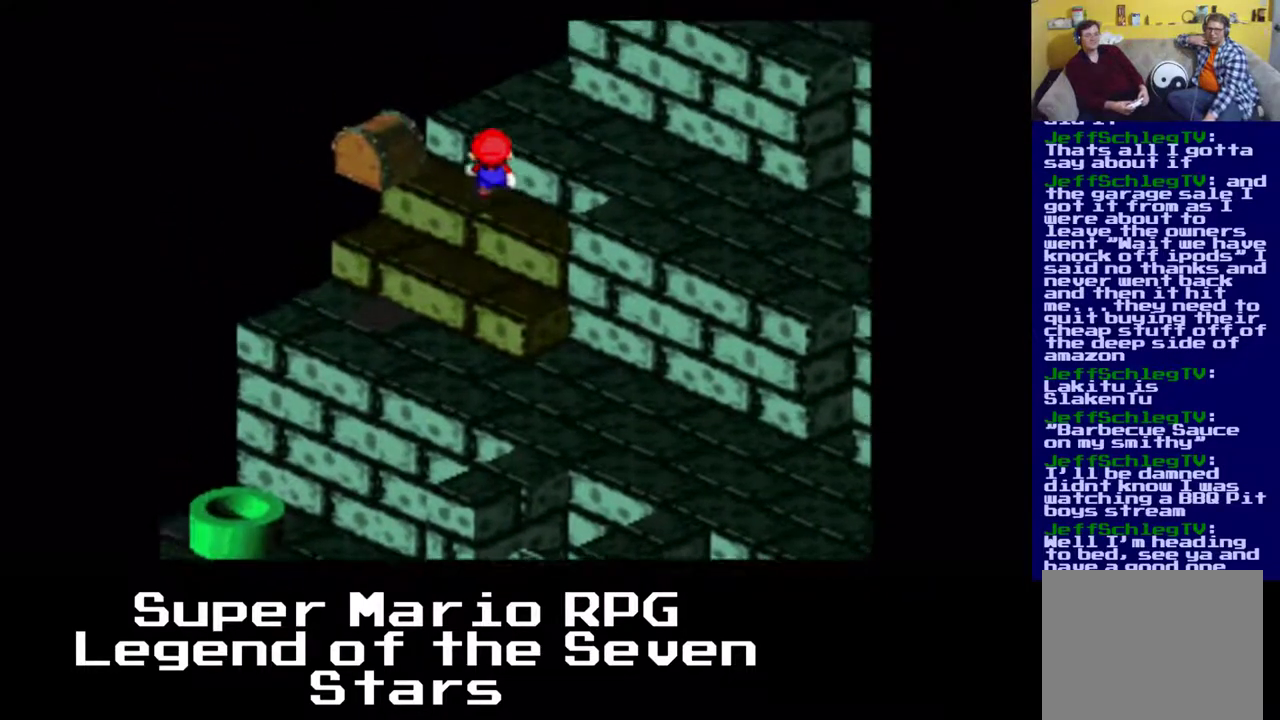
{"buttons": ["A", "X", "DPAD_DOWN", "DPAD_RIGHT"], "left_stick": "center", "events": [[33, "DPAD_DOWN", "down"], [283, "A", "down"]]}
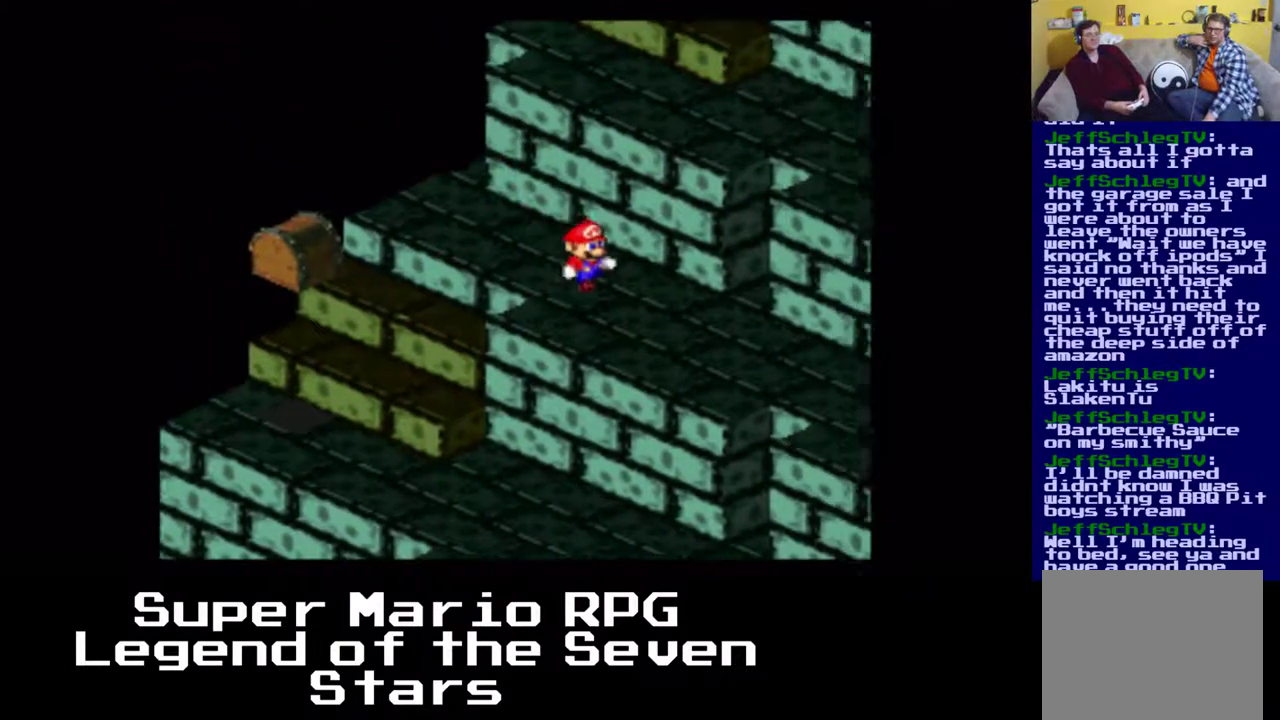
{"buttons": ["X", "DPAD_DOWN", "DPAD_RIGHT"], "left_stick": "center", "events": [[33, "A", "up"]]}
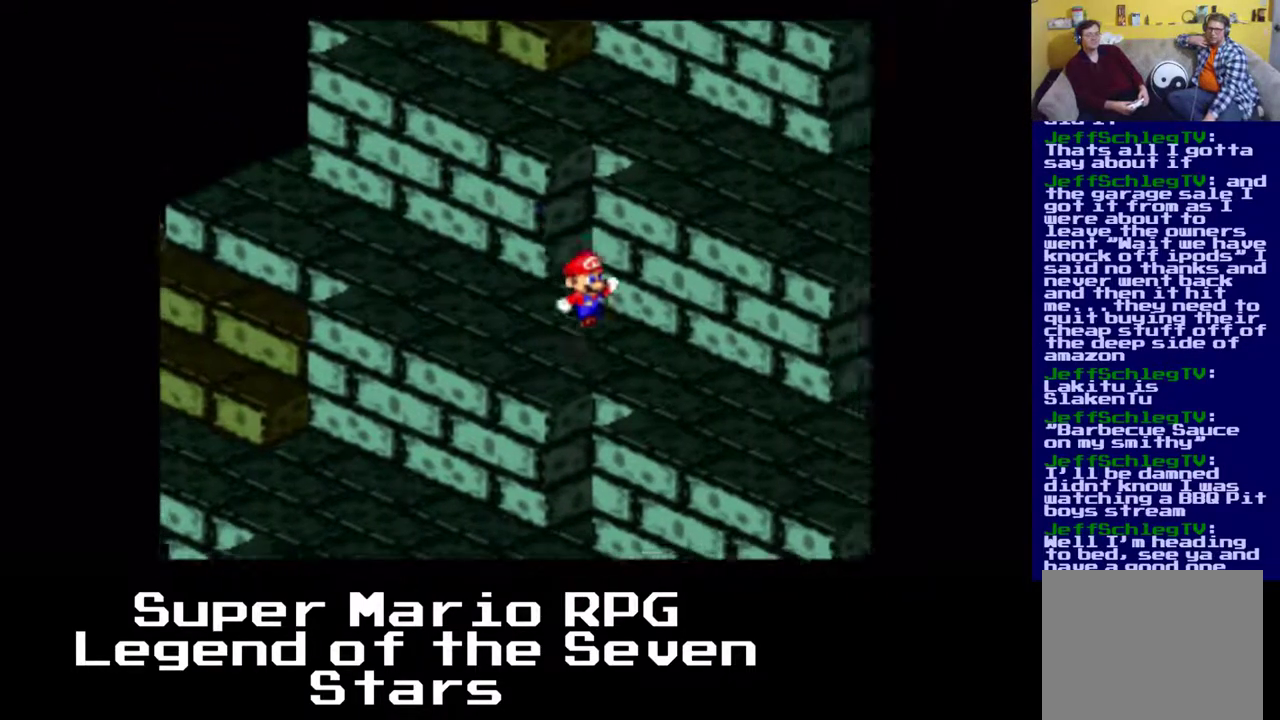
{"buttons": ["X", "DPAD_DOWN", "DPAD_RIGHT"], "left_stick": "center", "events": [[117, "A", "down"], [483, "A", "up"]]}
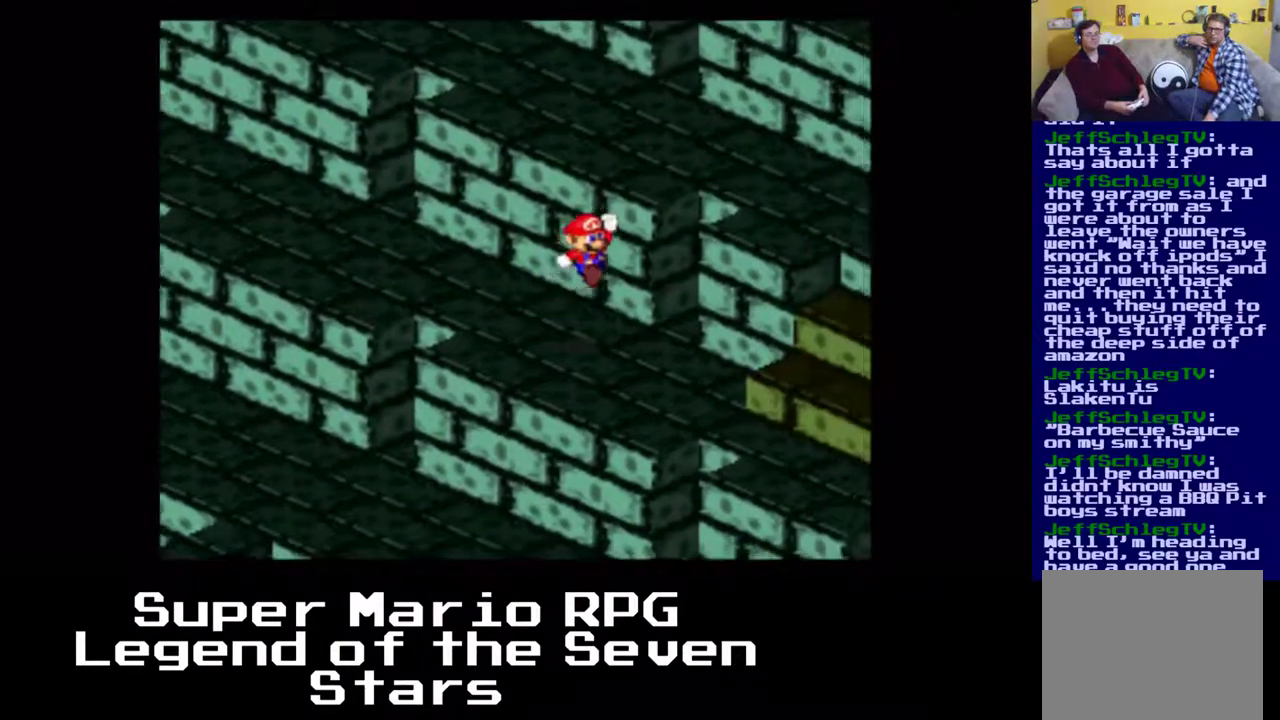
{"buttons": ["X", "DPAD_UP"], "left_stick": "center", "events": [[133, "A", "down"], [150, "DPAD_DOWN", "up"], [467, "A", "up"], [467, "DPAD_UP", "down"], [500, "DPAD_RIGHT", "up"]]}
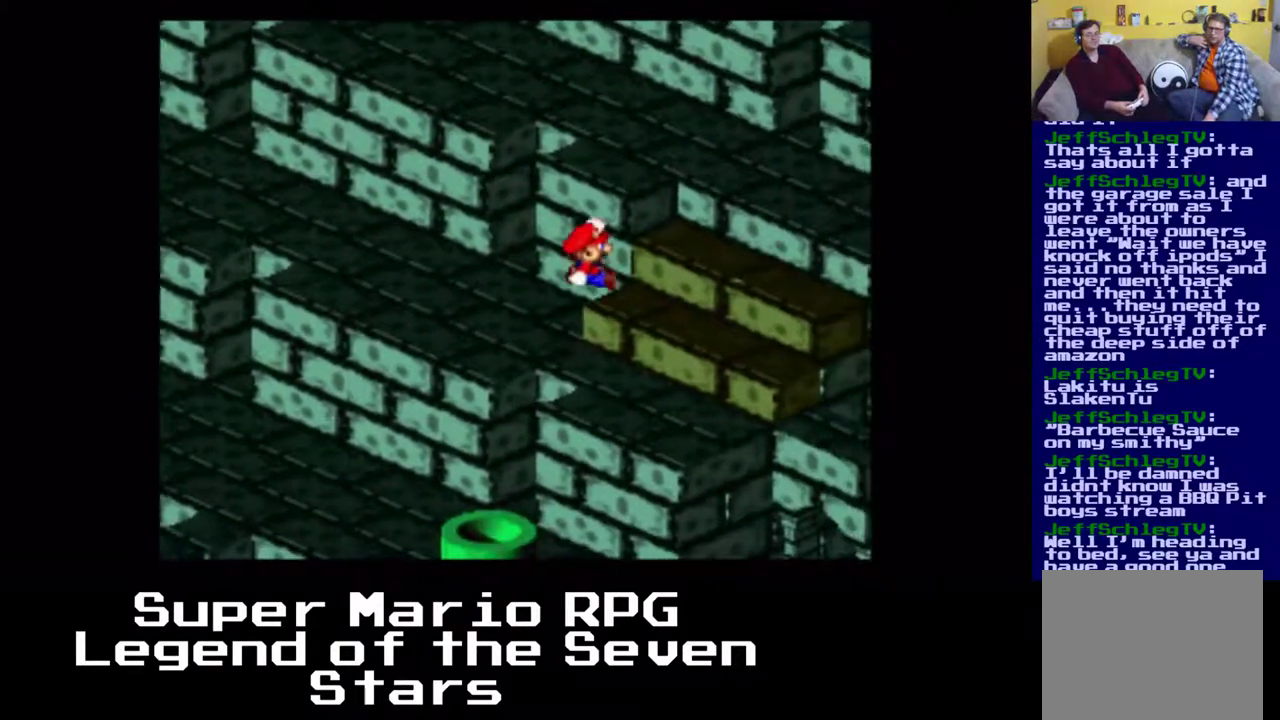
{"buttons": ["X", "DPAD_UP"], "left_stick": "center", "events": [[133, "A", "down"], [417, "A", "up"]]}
★ ★ ★ ★ ★
▸ Required work:
Leaving every picture aside, repeat the listing exactly.

▸ Reply:
{"buttons": ["A", "X", "DPAD_DOWN", "DPAD_RIGHT"], "left_stick": "center", "events": [[33, "DPAD_DOWN", "down"], [283, "A", "down"]]}
{"buttons": ["X", "DPAD_DOWN", "DPAD_RIGHT"], "left_stick": "center", "events": [[33, "A", "up"]]}
{"buttons": ["X", "DPAD_DOWN", "DPAD_RIGHT"], "left_stick": "center", "events": [[117, "A", "down"], [483, "A", "up"]]}
{"buttons": ["X", "DPAD_UP"], "left_stick": "center", "events": [[133, "A", "down"], [150, "DPAD_DOWN", "up"], [467, "A", "up"], [467, "DPAD_UP", "down"], [500, "DPAD_RIGHT", "up"]]}
{"buttons": ["X", "DPAD_UP"], "left_stick": "center", "events": [[133, "A", "down"], [417, "A", "up"]]}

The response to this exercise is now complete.